Heart failure is the leading cause of death and disability in the United States, costing healthcare systems worldwide more than $30 billion annually. Current approaches to treatment are limited by crude clinical assessments of the disease. In a new study, Yale researchers have successfully used big data methods to improve prediction of heart failure patient survival. They also described data-driven categories of patients that are distinct in their response to commonly used therapies.
This innovative approach, detailed in the Journal of the American Heart Association, could lead to better care for this incurable chronic condition, the researchers said.

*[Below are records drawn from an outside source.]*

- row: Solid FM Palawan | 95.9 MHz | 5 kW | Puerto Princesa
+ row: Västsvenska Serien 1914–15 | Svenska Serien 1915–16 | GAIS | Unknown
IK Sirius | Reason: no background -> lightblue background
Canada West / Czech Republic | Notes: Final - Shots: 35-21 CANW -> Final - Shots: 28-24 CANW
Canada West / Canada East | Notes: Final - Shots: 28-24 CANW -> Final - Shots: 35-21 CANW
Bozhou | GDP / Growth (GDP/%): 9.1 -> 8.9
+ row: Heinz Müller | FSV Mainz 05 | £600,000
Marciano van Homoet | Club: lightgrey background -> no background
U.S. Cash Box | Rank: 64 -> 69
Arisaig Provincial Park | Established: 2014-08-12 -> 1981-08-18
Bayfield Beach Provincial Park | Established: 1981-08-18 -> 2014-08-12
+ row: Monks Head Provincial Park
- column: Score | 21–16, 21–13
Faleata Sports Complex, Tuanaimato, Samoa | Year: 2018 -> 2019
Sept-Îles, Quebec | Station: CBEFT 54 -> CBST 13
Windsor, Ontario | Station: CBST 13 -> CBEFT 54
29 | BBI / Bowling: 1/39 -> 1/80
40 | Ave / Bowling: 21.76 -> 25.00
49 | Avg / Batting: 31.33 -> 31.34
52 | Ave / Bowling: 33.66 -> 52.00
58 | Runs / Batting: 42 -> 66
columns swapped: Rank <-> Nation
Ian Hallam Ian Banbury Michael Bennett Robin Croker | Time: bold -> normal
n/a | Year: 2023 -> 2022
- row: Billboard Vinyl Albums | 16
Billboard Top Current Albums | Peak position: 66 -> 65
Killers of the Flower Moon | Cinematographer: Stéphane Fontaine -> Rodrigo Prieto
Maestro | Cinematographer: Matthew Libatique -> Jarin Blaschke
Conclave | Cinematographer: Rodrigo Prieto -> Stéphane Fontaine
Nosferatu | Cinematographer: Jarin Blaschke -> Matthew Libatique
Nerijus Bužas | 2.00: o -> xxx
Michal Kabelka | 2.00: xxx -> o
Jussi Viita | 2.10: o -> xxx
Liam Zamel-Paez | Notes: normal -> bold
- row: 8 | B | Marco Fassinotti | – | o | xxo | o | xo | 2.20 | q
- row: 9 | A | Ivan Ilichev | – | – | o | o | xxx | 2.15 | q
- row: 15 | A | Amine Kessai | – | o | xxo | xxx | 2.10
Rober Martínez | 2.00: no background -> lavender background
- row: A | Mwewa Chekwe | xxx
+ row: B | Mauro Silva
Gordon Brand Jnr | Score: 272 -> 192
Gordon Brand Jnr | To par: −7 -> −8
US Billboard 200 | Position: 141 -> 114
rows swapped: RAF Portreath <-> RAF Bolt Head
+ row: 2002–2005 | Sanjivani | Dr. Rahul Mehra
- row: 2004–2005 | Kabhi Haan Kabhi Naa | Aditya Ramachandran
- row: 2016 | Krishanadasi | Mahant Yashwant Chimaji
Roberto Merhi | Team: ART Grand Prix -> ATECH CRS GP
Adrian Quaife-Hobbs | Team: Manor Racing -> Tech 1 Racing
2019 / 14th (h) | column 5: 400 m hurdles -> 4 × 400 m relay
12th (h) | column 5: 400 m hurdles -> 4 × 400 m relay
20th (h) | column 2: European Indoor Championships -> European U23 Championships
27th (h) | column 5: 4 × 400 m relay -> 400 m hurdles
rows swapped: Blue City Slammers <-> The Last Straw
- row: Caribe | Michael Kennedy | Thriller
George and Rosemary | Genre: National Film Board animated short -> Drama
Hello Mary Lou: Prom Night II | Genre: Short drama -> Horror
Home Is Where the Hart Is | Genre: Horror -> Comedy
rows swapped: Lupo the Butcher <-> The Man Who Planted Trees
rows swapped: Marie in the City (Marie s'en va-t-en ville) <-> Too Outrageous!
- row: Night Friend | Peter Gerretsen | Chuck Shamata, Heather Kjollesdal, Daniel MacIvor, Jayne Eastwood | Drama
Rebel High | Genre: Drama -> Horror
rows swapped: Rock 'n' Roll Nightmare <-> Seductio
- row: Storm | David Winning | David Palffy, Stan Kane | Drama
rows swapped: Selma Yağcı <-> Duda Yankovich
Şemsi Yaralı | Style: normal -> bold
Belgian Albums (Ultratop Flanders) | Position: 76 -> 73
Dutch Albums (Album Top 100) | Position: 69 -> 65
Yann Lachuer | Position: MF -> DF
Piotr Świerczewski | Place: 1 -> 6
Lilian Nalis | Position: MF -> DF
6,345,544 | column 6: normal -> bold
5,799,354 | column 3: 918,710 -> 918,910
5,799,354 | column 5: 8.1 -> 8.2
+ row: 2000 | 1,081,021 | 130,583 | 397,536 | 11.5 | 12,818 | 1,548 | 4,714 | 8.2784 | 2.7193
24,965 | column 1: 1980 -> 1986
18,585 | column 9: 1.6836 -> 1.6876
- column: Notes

Led by Drs. Tariq Ahmad and Nihar Desai, both assistant professors in Yale’s Section of Cardiovascular Medicine, the research team analyzed health data from a large registry of more than 40,000 patients. The researchers used a statistical “machine-learning” technique to first predict outcomes for the patients one year after diagnosis. They also applied cluster analysis methods to sort the patients into four clinically recognizable categories with different responses to commonly used medications.
The big-data methods vastly outperformed currently used measures of heart failure, and had better prediction of risk than previously published prediction models, Ahmad said. The research team also used entirely data-driven methods to group patients into distinct clusters that responded differently to medical therapies.
As a final step, the researchers used their findings to develop a predictive online tool that could be integrated into electronic health records in healthcare systems. Their long-term goal is to apply these advanced analytic strategies to improve research and to provide personalized care for heart-failure patients as well as “enhanced intelligence” to clinicians at the bedside, Ahmad said.